Apreciar la poesía Chan: Cada montaña verde es un salón del Dharma
De un maestro Tang anónimo
Un verso de despedida
De un maestro Tang anónimo
No hay colina verde que no sea un lugar del Camino—
¿por qué alzar el bastón para venerar la Montaña Fresca?
Aunque en las nubes aparezca una figura de melena dorada,
el ojo verdadero no la ve como bendición alguna.
El viejo maestro Zhaozhou llegó errante a un pequeño templo de aldea y se hospedó allí unos diez días. Cuando se disponía a marchar, fue a despedirse del abad. —¿A dónde se dirige? —preguntó el abad. —Al monte Wutai —respondió Zhaozhou—, a rendir homenaje al bodhisattva Manjushri. —Tengo un verso que quisiera ofrecerle —dijo el abad. Ese es el verso que le entregó.
Este verso expresa la intuición chan de que todas las formas son sin-forma, y que el Camino no es otra cosa que lo cotidiano. Una vez que se ha visto la naturaleza original, se percibe el Cuerpo del Dharma permeando cada lugar: "No hay colina verde que no sea un lugar del Camino". Cada dharma descansa en paz, perfectamente completo, sin obstáculo alguno. Cuando la realización llega a este punto, "¿por qué alzar el bastón para venerar la Montaña Fresca?" Cada paso del bodhisattva —caminar, estar de pie, sentarse, acostarse— se acompasa con el Camino, no tocado por la impureza. Entonces, ¿para qué molestarse con actos de reverencia superfluos?
Pero el estudiante ha de tener cuidado de no caer en un apego unilateral a la vacuidad. Si todo ya está libre, ¿qué mal hay en rendir homenaje en la Montaña Fresca? Y el bodhisattva, que ya conoce la naturaleza vacía y la realidad verdadera de todos los dharmas, sigue practicando el camino del bodhisattva para cumplir sus votos y guiar a los seres sintientes.

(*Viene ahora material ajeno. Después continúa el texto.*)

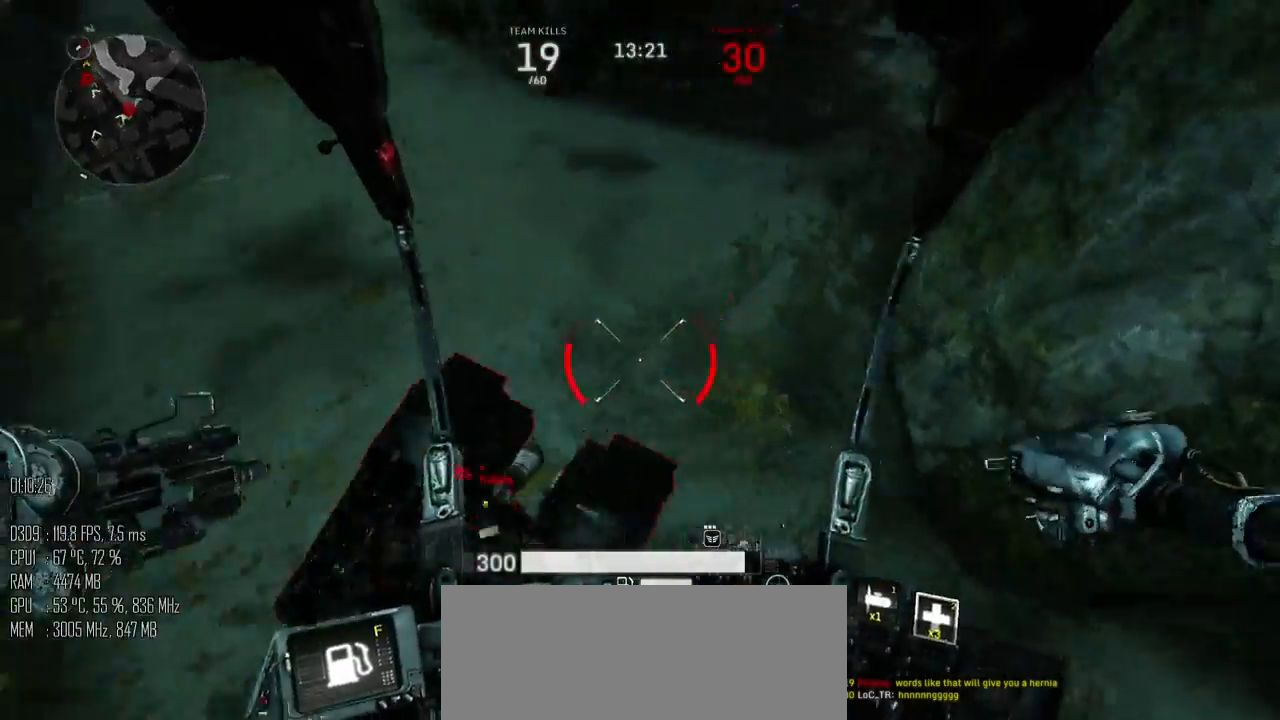
{"keys": ["a", "s"], "mouse": [], "mouse_move": "up-left", "events": [[17, "d", "up"], [184, "mouse_left", "up"], [300, "shift_l", "down"], [300, "space", "up"], [450, "shift_l", "up"]]}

Como reza el viejo refrán: "En el terreno de la realidad última, no se posa ni un solo grano de polvo; en la puerta de las innumerables prácticas, no se deja ningún dharma atrás".
"Las nubes pueden mostrar una figura de melena dorada; el ojo verdadero no la ve como bendición alguna". Los dos últimos versos buscan deshacer los apegos de los seres sintientes. El Sutra del Diamante dice: "Si me miras por la forma, o me buscas por el sonido, caminas por un sendero engañoso y no puedes ver al Tathagata". Y de nuevo: "Todas las formas son ilusorias. Si ves todas las formas como sin-forma, ves al Tathagata". Cuando el practicante se topa con un signo auspicioso, no debe aferrarse a nada en absoluto. Aparezca o no, en ningún caso debe haber apego.